The book’s packed with tidbits about each prez, and much of its fun comes in discovering the best and worst our nation had to offer. Thomas Jefferson, for example, was such a bad speaker he wouldn’t deliver a State of the Union to Congress. Metcalf hails John Adams as the best–who else could pull off a 727-word sentence in his Inaugural Address? Adams’s July 1, 1776, speech to the Continental Congress was so riveting that latecomers demanded he deliver it again. (He obliged.) The worst, says Metcalf, was Zachary Taylor, who stammered and was unable to put together a string of ideas. At least his speeches weren’t lethal. William Henry Harrison delivered his Inaugural Address outside in the rain for so long–nearly two hours–that he died from pneumonia a month later.

How does 43 measure up? Metcalf labels him the “Blunderer in Chief”–and there’s no shortage of examples to back it up. (From July 22, 2001: “I know what I believe. I will continue to articulate what I believe and what I believe.
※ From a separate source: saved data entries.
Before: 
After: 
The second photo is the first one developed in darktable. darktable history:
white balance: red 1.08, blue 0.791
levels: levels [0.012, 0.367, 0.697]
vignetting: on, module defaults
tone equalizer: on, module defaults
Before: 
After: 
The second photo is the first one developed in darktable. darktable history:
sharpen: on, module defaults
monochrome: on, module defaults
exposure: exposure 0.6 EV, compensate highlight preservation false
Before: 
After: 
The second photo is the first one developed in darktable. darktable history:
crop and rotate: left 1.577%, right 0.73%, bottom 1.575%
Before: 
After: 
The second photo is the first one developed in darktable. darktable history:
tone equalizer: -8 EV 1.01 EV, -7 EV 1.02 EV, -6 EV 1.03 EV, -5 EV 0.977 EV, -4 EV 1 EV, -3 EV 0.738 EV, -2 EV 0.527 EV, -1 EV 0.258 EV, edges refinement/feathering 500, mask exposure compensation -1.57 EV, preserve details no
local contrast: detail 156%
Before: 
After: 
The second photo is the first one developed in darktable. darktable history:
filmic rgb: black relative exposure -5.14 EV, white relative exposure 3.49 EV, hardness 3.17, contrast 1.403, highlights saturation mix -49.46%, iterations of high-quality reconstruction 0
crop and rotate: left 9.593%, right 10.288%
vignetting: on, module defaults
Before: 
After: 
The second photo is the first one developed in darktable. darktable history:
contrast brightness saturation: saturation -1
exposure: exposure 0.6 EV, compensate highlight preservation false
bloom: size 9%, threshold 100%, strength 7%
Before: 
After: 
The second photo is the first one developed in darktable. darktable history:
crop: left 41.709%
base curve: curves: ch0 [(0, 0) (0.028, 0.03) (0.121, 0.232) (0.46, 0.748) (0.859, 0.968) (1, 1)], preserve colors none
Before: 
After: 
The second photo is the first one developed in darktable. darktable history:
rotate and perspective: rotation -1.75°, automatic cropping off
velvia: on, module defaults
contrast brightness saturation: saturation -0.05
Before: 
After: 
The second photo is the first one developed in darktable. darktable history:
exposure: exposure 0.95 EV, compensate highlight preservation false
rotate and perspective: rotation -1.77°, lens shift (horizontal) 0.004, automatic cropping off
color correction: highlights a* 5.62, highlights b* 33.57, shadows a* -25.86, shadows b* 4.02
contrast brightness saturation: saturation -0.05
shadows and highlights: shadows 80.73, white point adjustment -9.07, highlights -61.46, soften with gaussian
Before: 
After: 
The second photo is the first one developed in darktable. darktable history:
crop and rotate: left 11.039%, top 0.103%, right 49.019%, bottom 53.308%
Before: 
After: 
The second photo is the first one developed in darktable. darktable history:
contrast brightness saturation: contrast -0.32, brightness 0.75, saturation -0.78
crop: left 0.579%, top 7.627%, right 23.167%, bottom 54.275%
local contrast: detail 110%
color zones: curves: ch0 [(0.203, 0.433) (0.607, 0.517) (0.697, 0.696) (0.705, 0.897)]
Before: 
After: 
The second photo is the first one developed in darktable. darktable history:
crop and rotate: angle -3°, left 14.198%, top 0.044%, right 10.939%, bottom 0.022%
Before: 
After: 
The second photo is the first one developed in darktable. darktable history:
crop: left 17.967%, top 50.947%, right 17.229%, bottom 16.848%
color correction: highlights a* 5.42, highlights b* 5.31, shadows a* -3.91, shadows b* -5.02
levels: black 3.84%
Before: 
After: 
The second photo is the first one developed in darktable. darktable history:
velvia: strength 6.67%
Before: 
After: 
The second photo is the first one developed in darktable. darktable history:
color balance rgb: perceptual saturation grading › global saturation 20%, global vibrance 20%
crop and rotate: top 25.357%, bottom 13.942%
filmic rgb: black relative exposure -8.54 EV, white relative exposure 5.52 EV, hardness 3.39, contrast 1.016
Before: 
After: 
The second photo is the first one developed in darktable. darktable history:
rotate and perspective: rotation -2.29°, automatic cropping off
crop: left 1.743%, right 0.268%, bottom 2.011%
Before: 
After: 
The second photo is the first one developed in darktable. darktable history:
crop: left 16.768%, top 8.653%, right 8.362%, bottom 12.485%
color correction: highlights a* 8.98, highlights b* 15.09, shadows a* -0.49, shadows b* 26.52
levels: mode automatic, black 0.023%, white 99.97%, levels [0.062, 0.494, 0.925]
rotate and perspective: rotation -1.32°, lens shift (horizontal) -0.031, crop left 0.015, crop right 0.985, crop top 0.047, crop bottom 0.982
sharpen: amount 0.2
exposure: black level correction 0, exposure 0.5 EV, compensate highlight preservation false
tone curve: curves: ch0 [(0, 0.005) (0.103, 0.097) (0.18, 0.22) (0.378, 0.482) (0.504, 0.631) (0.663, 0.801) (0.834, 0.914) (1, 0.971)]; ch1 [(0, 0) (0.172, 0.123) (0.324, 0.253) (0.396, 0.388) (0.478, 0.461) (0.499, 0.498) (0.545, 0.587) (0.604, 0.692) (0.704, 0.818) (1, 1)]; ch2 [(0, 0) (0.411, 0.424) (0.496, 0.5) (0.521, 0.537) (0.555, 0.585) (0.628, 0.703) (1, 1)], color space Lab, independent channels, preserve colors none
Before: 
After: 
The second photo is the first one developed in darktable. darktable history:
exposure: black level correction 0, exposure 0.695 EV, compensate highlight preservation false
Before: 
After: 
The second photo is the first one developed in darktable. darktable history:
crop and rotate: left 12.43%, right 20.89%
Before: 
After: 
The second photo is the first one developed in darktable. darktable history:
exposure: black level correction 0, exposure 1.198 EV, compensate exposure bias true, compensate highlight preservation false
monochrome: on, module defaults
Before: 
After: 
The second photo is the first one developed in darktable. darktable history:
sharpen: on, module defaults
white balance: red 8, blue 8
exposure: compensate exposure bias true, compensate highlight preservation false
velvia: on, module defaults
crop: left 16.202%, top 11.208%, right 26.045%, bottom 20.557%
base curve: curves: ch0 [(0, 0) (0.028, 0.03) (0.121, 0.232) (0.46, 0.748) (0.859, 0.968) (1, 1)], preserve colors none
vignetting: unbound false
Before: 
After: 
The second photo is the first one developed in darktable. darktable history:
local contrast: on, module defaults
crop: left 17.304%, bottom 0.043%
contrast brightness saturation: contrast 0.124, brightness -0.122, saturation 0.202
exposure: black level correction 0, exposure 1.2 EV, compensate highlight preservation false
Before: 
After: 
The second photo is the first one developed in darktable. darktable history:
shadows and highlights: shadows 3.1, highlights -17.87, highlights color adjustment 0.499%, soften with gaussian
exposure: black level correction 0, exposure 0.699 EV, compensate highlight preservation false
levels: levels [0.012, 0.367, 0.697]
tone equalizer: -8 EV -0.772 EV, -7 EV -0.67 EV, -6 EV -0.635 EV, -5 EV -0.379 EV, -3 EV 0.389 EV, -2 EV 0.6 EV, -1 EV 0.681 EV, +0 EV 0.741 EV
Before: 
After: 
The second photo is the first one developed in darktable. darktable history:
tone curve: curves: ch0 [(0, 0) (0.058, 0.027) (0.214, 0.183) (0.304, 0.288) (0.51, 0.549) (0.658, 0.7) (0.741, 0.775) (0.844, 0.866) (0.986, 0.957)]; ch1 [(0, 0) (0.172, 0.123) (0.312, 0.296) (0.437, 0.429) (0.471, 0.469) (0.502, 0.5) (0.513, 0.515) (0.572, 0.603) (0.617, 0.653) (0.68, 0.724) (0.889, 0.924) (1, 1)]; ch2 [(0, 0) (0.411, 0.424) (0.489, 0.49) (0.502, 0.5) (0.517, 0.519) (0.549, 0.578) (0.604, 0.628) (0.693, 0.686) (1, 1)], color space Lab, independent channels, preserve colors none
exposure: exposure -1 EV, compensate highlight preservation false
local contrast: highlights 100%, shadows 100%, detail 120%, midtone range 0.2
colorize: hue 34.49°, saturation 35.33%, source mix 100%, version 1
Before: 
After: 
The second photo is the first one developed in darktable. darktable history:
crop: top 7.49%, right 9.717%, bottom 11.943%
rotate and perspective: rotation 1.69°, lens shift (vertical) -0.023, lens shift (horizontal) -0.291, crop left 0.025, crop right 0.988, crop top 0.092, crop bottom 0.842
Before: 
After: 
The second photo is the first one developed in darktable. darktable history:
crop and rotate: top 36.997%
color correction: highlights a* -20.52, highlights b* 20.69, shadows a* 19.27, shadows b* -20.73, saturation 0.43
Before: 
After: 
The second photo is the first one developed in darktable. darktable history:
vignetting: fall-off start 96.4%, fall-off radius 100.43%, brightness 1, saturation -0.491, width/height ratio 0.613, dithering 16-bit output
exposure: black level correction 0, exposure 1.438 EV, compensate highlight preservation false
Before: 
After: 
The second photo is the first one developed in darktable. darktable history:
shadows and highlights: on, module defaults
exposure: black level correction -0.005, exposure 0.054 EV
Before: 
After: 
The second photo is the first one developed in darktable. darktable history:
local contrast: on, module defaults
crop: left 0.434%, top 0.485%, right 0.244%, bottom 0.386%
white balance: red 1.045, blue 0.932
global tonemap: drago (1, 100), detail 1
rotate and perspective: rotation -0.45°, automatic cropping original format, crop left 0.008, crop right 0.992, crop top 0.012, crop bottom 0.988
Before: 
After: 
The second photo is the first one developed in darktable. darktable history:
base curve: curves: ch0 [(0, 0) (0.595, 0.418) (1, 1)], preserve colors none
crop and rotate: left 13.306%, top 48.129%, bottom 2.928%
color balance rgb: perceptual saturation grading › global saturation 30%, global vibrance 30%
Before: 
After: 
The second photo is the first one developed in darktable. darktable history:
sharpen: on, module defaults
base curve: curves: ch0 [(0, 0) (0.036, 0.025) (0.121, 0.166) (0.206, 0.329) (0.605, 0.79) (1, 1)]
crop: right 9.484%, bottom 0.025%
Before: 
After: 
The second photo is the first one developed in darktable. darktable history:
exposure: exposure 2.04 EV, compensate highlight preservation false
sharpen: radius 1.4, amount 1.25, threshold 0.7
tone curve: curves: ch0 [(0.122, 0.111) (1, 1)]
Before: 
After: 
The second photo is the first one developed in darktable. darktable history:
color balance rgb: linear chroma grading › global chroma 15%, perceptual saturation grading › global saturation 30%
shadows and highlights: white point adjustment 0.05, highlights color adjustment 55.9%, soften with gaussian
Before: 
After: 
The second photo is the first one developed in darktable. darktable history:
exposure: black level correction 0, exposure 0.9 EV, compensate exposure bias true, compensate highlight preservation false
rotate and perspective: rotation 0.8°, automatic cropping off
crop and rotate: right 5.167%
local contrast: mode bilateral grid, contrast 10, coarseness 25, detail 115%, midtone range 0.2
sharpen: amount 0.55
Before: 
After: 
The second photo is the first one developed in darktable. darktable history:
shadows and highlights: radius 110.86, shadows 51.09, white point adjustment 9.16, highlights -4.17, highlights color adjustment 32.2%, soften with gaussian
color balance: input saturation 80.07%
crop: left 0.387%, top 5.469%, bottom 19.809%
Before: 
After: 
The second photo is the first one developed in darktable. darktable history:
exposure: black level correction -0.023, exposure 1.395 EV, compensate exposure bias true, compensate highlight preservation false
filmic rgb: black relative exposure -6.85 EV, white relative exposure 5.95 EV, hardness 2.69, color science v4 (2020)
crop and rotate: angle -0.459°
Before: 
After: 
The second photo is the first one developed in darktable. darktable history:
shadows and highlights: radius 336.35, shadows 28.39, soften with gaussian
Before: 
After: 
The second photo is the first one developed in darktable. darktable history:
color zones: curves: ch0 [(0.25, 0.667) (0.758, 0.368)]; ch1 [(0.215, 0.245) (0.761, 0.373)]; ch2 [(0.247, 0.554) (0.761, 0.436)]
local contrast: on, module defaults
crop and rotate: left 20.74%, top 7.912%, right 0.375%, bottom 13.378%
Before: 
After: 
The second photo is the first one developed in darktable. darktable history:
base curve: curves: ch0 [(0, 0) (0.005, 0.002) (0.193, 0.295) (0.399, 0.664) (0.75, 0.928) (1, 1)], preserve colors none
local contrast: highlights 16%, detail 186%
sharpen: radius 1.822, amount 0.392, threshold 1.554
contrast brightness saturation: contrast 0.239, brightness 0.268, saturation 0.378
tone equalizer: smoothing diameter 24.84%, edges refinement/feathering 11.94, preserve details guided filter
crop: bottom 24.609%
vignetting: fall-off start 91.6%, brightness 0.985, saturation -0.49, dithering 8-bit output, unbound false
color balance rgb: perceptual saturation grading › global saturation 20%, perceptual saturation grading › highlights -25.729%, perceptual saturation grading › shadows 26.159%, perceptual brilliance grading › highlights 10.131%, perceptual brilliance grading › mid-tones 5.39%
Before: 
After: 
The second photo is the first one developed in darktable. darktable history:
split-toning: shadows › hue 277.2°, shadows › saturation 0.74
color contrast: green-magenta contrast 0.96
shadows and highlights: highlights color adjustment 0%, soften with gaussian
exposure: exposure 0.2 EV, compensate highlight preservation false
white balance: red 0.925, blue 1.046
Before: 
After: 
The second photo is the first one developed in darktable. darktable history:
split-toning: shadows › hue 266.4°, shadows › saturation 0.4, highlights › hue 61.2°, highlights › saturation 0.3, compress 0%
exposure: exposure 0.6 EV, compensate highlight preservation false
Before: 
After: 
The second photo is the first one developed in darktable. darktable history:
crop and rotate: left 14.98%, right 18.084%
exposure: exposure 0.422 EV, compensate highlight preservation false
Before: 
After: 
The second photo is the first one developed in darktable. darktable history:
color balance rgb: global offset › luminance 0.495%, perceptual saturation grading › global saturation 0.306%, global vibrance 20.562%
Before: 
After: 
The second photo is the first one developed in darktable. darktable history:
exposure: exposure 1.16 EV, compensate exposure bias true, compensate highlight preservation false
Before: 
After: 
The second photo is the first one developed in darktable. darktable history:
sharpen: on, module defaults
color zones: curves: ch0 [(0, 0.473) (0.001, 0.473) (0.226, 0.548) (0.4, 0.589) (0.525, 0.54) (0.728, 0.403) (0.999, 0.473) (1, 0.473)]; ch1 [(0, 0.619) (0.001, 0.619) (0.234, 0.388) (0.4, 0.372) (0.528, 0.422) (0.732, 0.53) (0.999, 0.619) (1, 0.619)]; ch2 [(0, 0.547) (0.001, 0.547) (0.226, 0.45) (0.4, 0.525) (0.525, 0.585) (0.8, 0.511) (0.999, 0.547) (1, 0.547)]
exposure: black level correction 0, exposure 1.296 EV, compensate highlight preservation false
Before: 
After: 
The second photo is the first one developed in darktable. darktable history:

I believe what I believe is right.”) Metcalf also honors him for the words he has unwittingly added to our language: subliminable, embetterment and ooching, among others. “I thought before I started my research that I’d find that the better speakers got elected,” says Metcalf. “But I found that the ones that were generally accepted to be better were not elected. That led me to think that we may need to change our definition of ‘better’.” In other words, Dubya shouldn’t be misunderestimated.